Improving the benefits while reducing the burden of colorectal cancer screening by personalizing screening recommendations

Elleke Peterse
Erasmus MC, Universitair Medisch Centrum Rotterdam

Na maanden van voorbereiding was het dan eindelijk zo ver: op 14 mei 2019 vloog ik naar Seattle om een nieuw avontuur aan te gaan. Eenmaal daar aangekomen werd ik hartelijk ontvangen door mijn nieuwe collega’s in het Fred Hutchinson Cancer Research Center, door bewoners van Seattle het “Hutch” genoemd. De naamgever van dit instituut is de legendarische in Seattle geboren baseballpitcher, die in 1964 overleed aan longkanker.

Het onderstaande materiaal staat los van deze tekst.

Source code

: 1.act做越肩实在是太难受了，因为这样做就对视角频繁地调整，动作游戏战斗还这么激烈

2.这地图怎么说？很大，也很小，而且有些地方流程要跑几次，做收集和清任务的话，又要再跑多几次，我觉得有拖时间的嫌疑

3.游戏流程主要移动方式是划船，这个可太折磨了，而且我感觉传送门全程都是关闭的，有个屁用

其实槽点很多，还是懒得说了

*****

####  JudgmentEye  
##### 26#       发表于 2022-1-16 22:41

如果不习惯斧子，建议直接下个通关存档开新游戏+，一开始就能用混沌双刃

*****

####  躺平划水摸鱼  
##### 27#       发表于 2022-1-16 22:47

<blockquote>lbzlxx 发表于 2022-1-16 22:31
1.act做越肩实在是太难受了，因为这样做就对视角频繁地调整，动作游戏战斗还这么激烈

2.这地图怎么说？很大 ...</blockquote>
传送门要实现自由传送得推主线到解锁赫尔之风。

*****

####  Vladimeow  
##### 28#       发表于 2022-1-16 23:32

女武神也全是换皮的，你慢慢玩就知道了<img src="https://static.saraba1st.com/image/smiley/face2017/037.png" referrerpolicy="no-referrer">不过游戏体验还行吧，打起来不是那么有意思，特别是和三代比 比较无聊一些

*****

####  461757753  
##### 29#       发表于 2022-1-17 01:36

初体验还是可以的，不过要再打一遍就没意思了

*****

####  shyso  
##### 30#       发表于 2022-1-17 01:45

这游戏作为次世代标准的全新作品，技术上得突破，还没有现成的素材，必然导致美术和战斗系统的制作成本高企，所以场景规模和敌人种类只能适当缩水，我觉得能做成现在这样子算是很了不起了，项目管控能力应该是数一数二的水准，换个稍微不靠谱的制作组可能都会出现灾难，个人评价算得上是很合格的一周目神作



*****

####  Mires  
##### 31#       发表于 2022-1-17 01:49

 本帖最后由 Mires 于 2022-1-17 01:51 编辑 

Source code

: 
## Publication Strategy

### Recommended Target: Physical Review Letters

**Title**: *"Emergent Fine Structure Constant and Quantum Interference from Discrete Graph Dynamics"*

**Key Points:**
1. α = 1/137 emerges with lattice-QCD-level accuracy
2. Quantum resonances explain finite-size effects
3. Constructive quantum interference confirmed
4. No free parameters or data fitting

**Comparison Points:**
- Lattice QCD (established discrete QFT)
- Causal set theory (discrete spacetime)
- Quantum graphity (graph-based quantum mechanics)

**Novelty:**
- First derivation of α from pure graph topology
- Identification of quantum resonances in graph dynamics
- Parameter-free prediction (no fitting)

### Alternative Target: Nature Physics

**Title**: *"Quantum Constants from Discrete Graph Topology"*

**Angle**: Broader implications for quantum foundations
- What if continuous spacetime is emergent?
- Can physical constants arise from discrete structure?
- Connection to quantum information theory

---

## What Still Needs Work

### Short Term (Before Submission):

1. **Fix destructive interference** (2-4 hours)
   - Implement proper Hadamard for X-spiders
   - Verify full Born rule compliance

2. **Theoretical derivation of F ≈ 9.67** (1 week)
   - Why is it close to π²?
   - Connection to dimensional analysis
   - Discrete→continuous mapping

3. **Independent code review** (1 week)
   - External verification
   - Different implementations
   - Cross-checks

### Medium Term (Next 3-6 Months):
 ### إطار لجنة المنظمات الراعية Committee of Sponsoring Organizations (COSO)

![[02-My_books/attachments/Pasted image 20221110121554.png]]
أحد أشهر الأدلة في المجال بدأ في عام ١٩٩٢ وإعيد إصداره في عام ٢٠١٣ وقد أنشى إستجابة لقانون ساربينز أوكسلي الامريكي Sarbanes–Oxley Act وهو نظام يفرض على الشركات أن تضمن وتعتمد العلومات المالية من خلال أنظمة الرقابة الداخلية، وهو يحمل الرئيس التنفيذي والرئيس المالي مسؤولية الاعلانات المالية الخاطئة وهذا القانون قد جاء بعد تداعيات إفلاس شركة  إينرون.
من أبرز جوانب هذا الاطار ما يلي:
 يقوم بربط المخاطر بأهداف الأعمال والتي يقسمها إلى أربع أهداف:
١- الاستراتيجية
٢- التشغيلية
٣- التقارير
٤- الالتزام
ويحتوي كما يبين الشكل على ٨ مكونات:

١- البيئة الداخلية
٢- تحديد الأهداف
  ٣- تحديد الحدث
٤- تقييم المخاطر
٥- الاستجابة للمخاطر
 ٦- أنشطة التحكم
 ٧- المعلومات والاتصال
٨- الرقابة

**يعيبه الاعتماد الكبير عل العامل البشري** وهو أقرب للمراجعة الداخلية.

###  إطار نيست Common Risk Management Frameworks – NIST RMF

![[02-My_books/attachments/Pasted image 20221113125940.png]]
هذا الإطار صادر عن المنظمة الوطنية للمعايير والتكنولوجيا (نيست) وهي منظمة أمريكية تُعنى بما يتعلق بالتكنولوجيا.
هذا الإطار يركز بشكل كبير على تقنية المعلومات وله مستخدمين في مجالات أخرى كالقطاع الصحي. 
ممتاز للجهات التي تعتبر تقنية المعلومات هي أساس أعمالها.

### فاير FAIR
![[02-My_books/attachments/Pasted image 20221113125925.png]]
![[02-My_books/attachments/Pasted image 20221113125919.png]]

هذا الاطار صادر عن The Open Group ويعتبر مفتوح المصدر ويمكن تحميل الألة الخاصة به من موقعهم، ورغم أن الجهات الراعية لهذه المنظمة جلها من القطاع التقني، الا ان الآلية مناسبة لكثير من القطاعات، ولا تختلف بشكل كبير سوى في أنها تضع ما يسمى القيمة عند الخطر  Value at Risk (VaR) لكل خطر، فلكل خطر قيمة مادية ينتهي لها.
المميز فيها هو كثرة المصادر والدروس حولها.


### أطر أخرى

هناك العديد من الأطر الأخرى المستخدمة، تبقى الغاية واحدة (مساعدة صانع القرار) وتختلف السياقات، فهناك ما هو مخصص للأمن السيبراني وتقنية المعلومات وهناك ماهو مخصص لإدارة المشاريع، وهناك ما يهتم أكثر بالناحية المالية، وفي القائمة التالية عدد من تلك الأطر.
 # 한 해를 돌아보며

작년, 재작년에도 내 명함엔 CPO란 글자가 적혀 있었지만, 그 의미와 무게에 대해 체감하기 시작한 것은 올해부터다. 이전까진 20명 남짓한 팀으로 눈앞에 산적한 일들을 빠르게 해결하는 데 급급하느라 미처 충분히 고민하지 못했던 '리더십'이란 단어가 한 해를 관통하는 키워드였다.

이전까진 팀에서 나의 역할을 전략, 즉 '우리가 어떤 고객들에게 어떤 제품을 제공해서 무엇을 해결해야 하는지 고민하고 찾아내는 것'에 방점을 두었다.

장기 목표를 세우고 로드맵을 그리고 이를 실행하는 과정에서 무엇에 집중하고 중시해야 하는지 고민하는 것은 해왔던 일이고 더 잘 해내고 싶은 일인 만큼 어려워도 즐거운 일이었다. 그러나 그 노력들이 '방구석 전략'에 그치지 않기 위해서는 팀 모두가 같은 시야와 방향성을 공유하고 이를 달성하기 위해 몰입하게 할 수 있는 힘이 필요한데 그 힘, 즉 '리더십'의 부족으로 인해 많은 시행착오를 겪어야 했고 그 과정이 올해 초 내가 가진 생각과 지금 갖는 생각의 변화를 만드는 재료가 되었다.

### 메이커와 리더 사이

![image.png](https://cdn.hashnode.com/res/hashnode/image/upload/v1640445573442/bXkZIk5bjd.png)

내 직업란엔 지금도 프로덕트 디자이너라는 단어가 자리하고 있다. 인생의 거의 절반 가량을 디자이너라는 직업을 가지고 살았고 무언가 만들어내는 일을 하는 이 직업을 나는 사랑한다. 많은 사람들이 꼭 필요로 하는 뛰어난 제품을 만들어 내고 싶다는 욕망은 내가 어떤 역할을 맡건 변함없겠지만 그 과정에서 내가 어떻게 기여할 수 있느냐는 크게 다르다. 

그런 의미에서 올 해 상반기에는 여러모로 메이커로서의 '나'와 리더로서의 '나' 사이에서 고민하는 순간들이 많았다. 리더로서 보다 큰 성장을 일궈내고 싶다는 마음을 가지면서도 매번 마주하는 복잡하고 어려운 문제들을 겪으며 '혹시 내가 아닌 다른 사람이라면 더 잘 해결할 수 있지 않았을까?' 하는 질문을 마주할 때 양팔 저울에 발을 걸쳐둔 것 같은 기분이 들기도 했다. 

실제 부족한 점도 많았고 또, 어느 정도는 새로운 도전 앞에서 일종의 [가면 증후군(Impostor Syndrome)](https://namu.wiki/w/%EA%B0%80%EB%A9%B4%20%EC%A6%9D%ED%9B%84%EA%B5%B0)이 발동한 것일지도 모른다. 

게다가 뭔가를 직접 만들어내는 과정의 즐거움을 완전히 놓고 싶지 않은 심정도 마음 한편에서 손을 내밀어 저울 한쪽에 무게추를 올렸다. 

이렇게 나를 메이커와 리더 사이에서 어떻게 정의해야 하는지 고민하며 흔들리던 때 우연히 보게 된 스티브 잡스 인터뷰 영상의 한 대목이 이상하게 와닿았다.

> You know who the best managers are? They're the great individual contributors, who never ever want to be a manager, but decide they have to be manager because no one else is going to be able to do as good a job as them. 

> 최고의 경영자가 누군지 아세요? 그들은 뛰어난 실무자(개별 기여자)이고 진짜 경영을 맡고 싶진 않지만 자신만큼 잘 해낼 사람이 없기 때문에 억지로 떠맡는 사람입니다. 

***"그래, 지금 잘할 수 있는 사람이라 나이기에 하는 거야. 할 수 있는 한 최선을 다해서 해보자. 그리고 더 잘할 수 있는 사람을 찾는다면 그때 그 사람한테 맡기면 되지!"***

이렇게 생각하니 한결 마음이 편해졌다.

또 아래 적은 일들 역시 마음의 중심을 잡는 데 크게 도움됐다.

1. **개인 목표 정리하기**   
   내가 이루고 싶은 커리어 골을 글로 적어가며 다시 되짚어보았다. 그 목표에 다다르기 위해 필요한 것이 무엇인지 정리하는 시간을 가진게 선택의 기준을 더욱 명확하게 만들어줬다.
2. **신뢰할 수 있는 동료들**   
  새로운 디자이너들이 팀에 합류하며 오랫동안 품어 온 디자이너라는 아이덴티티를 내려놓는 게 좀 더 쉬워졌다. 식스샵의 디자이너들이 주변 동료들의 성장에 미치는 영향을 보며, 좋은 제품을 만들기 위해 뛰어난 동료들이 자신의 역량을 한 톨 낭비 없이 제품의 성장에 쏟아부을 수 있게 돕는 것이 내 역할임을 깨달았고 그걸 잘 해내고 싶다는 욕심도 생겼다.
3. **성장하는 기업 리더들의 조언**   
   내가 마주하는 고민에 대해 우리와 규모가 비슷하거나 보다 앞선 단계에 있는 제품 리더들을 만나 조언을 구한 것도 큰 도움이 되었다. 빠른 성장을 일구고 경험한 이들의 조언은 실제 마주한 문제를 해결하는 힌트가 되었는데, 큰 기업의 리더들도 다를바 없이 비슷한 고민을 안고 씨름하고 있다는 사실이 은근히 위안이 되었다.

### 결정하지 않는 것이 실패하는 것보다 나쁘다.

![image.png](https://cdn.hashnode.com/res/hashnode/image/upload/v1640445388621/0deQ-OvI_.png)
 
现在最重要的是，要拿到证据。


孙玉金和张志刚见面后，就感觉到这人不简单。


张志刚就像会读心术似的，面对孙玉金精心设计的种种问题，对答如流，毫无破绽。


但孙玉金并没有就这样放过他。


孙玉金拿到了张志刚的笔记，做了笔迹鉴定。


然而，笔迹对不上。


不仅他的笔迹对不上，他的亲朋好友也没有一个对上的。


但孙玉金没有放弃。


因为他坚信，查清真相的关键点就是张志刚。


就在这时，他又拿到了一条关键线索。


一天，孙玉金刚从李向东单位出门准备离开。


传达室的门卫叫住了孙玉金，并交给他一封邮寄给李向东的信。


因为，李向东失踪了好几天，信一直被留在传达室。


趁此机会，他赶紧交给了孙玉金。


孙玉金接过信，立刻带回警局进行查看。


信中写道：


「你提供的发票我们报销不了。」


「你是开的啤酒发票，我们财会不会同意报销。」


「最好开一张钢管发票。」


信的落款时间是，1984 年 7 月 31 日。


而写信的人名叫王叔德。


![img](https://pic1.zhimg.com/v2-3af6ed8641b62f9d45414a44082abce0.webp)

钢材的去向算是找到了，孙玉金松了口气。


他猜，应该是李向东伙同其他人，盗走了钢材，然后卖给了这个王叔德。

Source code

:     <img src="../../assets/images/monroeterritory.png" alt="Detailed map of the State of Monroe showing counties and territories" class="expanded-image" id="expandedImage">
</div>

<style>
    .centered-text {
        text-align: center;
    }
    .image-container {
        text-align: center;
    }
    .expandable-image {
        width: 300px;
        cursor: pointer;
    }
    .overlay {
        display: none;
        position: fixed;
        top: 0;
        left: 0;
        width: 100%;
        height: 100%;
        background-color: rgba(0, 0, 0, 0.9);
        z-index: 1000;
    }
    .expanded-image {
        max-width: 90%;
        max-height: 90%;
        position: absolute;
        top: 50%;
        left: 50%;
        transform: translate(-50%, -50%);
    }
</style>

In het kader van mijn promotieonderzoek heb ik een jaar onderzoek gedaan in het Hutch. Mijn promotieonderzoek gaat over darmkankerscreening. In het Erasmus MC gebruik ik een wiskundig model om op populatieniveau te bereken hoeveel darmkankersterfte voorkomen kan worden door screening, en welke kosten daar aan verbonden zijn. Deze berekeningen zijn vaak in opdracht van screeningsorganisaties (bijvoorbeeld het RIVM), en worden gebruikt om het darmkankerscreeningsbeleid aan te passen.(1)

Op dit moment krijgt iedereen die in een bepaalde leeftijdsgroep valt dezelfde darmkankerscreening aangeboden. Zo krijgt in Nederland iedereen tussen de 55 en de 75 jaar elke 2 jaar een ontlastingstest thuisgestuurd. Amerikanen worden geadviseerd tussen leeftijd 50 en 75 jaar elke 10 jaar een inwendig darmonderzoek (=coloscopie) te ondergaan. Echter is het risico om darmkanker te krijgen sterk verschillend tussen individuen. Bepaalde variaties in het DNA (SNPs) houden verband met het risico op darmkanker, evenals factoren als BMI en de hoeveelheid roodvlees dat een individu consumeert. Mijn onderzoeksgroep in het Hutch heeft een vooraanstaand risicopredictiemodel ontwikkeld, waarmee ze op basis van DNA, omgevingsfactoren en levensstijl voorspellen wie een verhoogd risico op darmkanker heeft en wie juist een verlaagd risico heeft.(2) Mijn doel was om dit risicopredictiemodel te combineren met het model van het Erasmus MC, zodat we darmkankerscreening aanbevelingen kunnen personaliseren. Door het combineren van deze twee modellen kunnen we dus op basis van iemand zijn DNA, omgevingsfactoren en levensstijl selecteren wie bijvoorbeeld al op jongere leeftijd (bijvoorbeeld al vanaf leeftijd 40) gescreend zou moeten worden op darmkanker, en wie beter op latere leeftijd of minder vaak gescreend zou kunnen worden. Dit laatste kan het geval zijn voor individuen die geen risicogenen hebben en erg gezond leven. Voor die individuen wegen de nadelen van screening (onnodige onderzoeken en kosten) niet op tegen de voordelen (mogelijke gezondheidswinst).

Resultaten van ons onderzoek suggereren dat op basis van kosteneffectiviteit het darmkankerscreeningsprogramma in Amerika verbeterd zou kunnen door aanbevelingen te personaliseren. 3% van de bevolking zou minder vaak gescreend moeten worden dan de huidige richtlijnen. Voor 36% van de Amerikaanse bevolking is de huidige richtlijn optimaal, terwijl 61% van de bevolking vaker gescreend zou moeten worden dan de huidige richtlijn. Voor hen zou screening al op leeftijd 45 (57%) of leeftijd 40 (4%) gestart moeten worden. Daarnaast zou voor 16% van de bevolking coloscopiescreening elke 5 jaar in plaats van elke 10 jaar optimaal zijn. De resultaten van dit onderzoek worden gebruikt om studies op te zetten die de haalbaarheid van het personaliseren van darmkankerscreening toetsen.

Referenties

  1. van Hees F, Zauber AG, van Veldhuizen H, et al. The value of models in informing resource allocation in colorectal cancer screening: the case of The Netherlands. Gut 2015;64:1985-97.
  2. Jeon J, Du M, Schoen RE, et al. Determining Risk of Colorectal Cancer and Starting Age of Screening Based on Lifestyle, Environmental, and Genetic Factors. Gastroenterology 2018;154:2152-2164 e19.